▶ _EXERCISE_
Rewrite every line of the records below as a JSON list of strings, one string per line, with blank lines omitted.

▶ _RECORDS FOR THE EXERCISE_
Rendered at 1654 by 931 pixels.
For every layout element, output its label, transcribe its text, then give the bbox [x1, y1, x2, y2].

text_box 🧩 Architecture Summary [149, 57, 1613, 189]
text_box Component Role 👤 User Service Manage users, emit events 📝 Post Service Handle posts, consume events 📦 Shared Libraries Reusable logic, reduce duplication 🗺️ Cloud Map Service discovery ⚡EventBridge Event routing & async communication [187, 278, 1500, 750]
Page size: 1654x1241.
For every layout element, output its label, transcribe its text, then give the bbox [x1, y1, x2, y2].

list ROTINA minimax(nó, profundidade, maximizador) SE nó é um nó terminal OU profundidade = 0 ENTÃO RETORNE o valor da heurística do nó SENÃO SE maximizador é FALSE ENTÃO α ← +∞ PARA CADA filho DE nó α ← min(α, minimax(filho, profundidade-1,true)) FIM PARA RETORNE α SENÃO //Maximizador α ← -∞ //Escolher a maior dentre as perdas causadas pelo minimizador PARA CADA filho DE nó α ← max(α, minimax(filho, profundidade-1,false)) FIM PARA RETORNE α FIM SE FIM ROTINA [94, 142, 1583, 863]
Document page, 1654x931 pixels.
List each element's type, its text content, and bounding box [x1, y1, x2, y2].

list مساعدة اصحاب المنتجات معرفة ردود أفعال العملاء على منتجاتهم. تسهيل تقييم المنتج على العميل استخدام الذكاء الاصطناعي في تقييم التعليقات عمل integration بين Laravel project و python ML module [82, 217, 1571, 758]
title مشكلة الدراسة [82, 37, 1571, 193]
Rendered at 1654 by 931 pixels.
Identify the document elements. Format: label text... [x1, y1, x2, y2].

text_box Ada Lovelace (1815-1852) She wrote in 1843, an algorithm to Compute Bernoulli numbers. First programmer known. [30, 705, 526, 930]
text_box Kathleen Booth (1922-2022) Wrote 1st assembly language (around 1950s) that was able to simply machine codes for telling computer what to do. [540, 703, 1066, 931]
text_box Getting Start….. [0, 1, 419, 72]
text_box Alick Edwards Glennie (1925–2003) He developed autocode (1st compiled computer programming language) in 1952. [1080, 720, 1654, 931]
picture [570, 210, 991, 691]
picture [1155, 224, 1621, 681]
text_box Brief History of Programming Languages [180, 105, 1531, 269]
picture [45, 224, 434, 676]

▶ _WRITTEN RESPONSE_
[
  "Rendered at 1654 by 931 pixels.",
  "For every layout element, output its label, transcribe its text, then give the bbox [x1, y1, x2, y2].",
  "text_box 🧩 Architecture Summary [149, 57, 1613, 189]",
  "text_box Component Role 👤 User Service Manage users, emit events 📝 Post Service Handle posts, consume events 📦 Shared Libraries Reusable logic, reduce duplication 🗺️ Cloud Map Service discovery ⚡EventBridge Event routing & async communication [187, 278, 1500, 750]",
  "Page size: 1654x1241.",
  "For every layout element, output its label, transcribe its text, then give the bbox [x1, y1, x2, y2].",
  "list ROTINA minimax(nó, profundidade, maximizador) SE nó é um nó terminal OU profundidade = 0 ENTÃO RETORNE o valor da heurística do nó SENÃO SE maximizador é FALSE ENTÃO α ← +∞ PARA CADA filho DE nó α ← min(α, minimax(filho, profundidade-1,true)) FIM PARA RETORNE α SENÃO //Maximizador α ← -∞ //Escolher a maior dentre as perdas causadas pelo minimizador PARA CADA filho DE nó α ← max(α, minimax(filho, profundidade-1,false)) FIM PARA RETORNE α FIM SE FIM ROTINA [94, 142, 1583, 863]",
  "Document page, 1654x931 pixels.",
  "List each element's type, its text content, and bounding box [x1, y1, x2, y2].",
  "list مساعدة اصحاب المنتجات معرفة ردود أفعال العملاء على منتجاتهم. تسهيل تقييم المنتج على العميل استخدام الذكاء الاصطناعي في تقييم التعليقات عمل integration بين Laravel project و python ML module [82, 217, 1571, 758]",
  "title مشكلة الدراسة [82, 37, 1571, 193]",
  "Rendered at 1654 by 931 pixels.",
  "Identify the document elements. Format: label text... [x1, y1, x2, y2].",
  "text_box Ada Lovelace (1815-1852) She wrote in 1843, an algorithm to Compute Bernoulli numbers. First programmer known. [30, 705, 526, 930]",
  "text_box Kathleen Booth (1922-2022) Wrote 1st assembly language (around 1950s) that was able to simply machine codes for telling computer what to do. [540, 703, 1066, 931]",
  "text_box Getting Start….. [0, 1, 419, 72]",
  "text_box Alick Edwards Glennie (1925–2003) He developed autocode (1st compiled computer programming language) in 1952. [1080, 720, 1654, 931]",
  "picture [570, 210, 991, 691]",
  "picture [1155, 224, 1621, 681]",
  "text_box Brief History of Programming Languages [180, 105, 1531, 269]",
  "picture [45, 224, 434, 676]"
]